Driving Force for Exciton Dissociation in Organic Solar Cells: The Influence of Donor and Acceptor Relative Orientation

Abstract

The presence of a favorable driving force for electron transfer (ΔG) at the donor/acceptor (D/A) interface is fundamental to overcome the exciton binding energy and improve the efficiency of organic photovoltaic devices (OPVs). Using density functional theory (DFT), time-dependent DFT, and classical molecular dynamics, here we systematically investigate the dependence of ΔG on the molecular orientation between the donor and the acceptor in the dimer. This study was performed by considering the model configuration of D/A species of four donor A–D–A molecules named DRCN­(4–7)­T and C60 acceptor. We identified two configurations that gave the highest negative values of ΔG (which favors exciton dissociation): (i) face-on orientation when the fullerene is located at the central thiophene ring of the DRCN­(4–7)­T molecule.

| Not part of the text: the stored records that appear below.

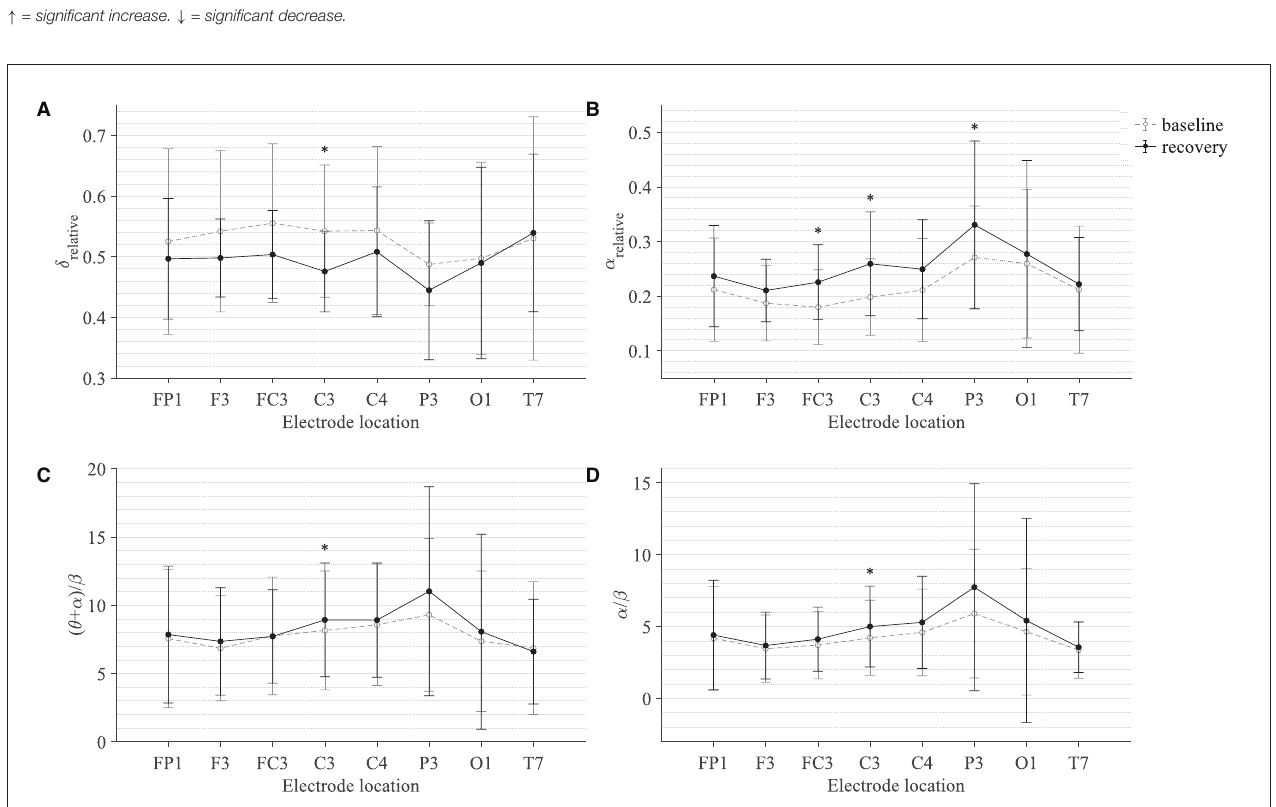
fatigue induced by the gross movements may have altered the EEG activity around the left central and left parietal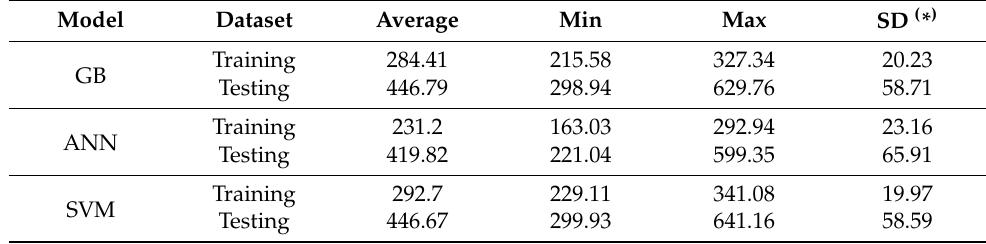
Table 5. Summary of the 300 samplings using RMSE criteria.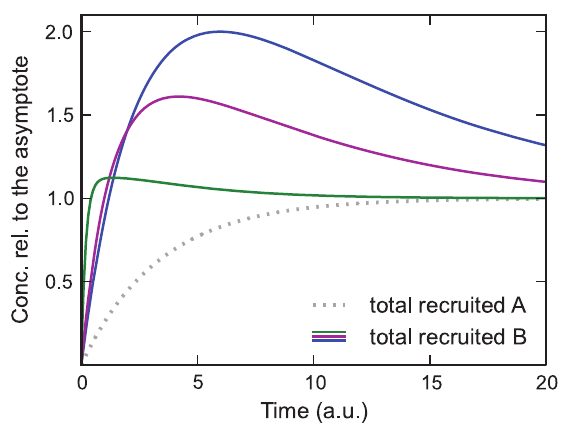
Figure 4. Model in which A decreases the association rate of B and in which dissociation is relevant. k (cid:3) ~ 5,0 : 5,0 : 1 from green to blue curve; k (cid:3) k (cid:3) S z B k SB { B ~ 0 : 1 . The curves are normalized to their asymptotic value at t ~ ? . In contrast to the previous models, the recruitment curves of this model have a maximum that is larger than the plateau value if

In this situation, the high degree of hybridization between the highest occupied molecular orbital of the acceptor and the lowest unoccupied molecular orbital of the donor stabilizes the energy of the lowest charge transfer state (CT1). (ii) Edge-on orientation when C60 is close to the positive partial charges of the D molecule. In this configuration, the fullerene further polarizes the D molecule which enhances the dimers’ dipole moment. The electrostatic potential produced by this dipole decreases then the energy of the CT1 state. Molecular dynamics calculations performed to simulate the deposition of DRCN5T/C60 blends showed that dimers with a very negative driving force (as identified by our DFT calculations) are indeed present in the film. We also found a tweezers-like effect produced by the lateral alkyl groups attached to the central thiophene ring of the DRCN5T molecule. Those lateral groups can capture the fullerenes and guide them toward the center of the molecule during the solvent evaporation. This process would favor the formation of face-on dimers that tend to have a negative ΔG. The comparison of our data with experimental results measured in DRCN­(4–7)­T suggests that there is a correlation between negative values of ΔG (averaged over some D/A configurations) and the performance of the corresponding solar cell. The fine-tuning of the D/A configuration can make the difference to decrease the germinated recombination and improve the efficiency of OPVs.